### Document text
*-*-*
# Wood lathe



## phishyone1 (Jun 27, 2008)

Anybody ever use or buy a wood lathe from Harbor freight? I seen one for around 90 bucks there.......... I make floats for steelheading and thee occasional musky bait, so was thinking this would be good enough.... Any info would be appreciated! If any recommendations on a good lathe for reasonable price would be good too............ Thanks


----------



## muskyhound (Jan 22, 2011)

can't comment on the harbor freight one, I have a craftsman with a duplicator attachment which is nice for making baits, if you buy the harbor one make sure you look into the duplicator if you plan on making the baits consistant. $90 bucks I wouldnt expect much...


----------



## backlashed (Mar 19, 2011)

I haven't seen a machine from harbor freight that I would take if you gave to me, JMHO. 

Look into a pen lathe from pennstateind.com . We used them hard with the kids at school starting 12 years ago and they take kid abuse pretty well. They use a mandrel for many of their kits, perfect for a float I bet. Santa is going to bring me one for Christmas this year.
*-*-*
### Provided records
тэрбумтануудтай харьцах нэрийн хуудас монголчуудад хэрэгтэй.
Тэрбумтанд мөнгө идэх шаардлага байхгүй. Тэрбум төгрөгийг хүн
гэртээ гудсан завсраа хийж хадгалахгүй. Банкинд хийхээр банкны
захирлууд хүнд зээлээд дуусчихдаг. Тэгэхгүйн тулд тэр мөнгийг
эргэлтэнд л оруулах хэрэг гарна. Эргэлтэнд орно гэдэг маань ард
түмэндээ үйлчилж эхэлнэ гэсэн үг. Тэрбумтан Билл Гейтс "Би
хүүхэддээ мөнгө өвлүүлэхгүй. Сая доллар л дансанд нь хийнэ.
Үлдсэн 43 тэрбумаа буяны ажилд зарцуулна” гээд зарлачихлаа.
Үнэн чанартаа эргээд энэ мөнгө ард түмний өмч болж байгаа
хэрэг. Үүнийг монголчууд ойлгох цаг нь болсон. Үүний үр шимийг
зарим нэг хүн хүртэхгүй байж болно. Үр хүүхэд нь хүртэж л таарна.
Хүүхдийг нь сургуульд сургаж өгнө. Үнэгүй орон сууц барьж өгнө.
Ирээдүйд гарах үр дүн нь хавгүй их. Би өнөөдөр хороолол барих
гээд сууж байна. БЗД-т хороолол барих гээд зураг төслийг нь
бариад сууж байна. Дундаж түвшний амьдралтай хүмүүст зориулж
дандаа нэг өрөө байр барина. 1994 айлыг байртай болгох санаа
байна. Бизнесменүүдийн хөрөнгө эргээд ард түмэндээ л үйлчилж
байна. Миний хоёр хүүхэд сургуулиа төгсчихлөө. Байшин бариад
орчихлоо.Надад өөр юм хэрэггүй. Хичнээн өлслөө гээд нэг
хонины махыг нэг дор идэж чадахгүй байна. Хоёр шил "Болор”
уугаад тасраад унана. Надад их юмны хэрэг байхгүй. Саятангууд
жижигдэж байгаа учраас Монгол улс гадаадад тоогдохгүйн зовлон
*-*-*
### Requirement A
Quote the entries word for word, beginning at their first line and stopping after the line that contains "хүүхэддээ мөнгө өвлүүлэхгүй.".
### Requirement B
Extend the wood lathe thread past its last post.
The forum thread and the entries are separate material.

### Exercise result A
тэрбумтануудтай харьцах нэрийн хуудас монголчуудад хэрэгтэй.
Тэрбумтанд мөнгө идэх шаардлага байхгүй. Тэрбум төгрөгийг хүн
гэртээ гудсан завсраа хийж хадгалахгүй. Банкинд хийхээр банкны
захирлууд хүнд зээлээд дуусчихдаг. Тэгэхгүйн тулд тэр мөнгийг
эргэлтэнд л оруулах хэрэг гарна. Эргэлтэнд орно гэдэг маань ард
түмэндээ үйлчилж эхэлнэ гэсэн үг. Тэрбумтан Билл Гейтс "Би
хүүхэддээ мөнгө өвлүүлэхгүй. Сая доллар л дансанд нь хийнэ.

### Exercise result B
This is a new one they have but I have no experience with it. Should be great with floats and lures. Penn Pal

You could also look into a midi lathe, but they seem pretty expensive for what you are getting.


----------



## socdad (Jul 25, 2005)

I have a small jet I picked up from a fellow OGF member. A pretty good discussion about the HF lathe (as well as others) can be found at &#8230; http://www.penturners.org/forum/f30/looking-lathe-109440/index5.html
This is a pen turning website but pretty good general info.

Jeff


----------



## "Big" mark the shark (Jan 21, 2010)

phishyone1 said:


> Anybody ever use or buy a wood lathe from Harbor freight? I seen one for around 90 bucks there.......... I make floats for steelheading and thee occasional musky bait, so was thinking this would be good enough.... Any info would be appreciated! If any recommendations on a good lathe for reasonable price would be good too............ Thanks


I started on a Harbor freight and there ok not the greatest but it did what 
I wanted it to do. And thats make poppers and some floats.One thing I would recommend is to buy some carbide tipped tools for turning.
This was done on a Harbor freight lathe.


----------



## BigFoot158 (Jan 14, 2012)

I have seen the utube videos and it seems like some have problems and other learn to overcome them.


----------



## phishyone1 (Jun 27, 2008)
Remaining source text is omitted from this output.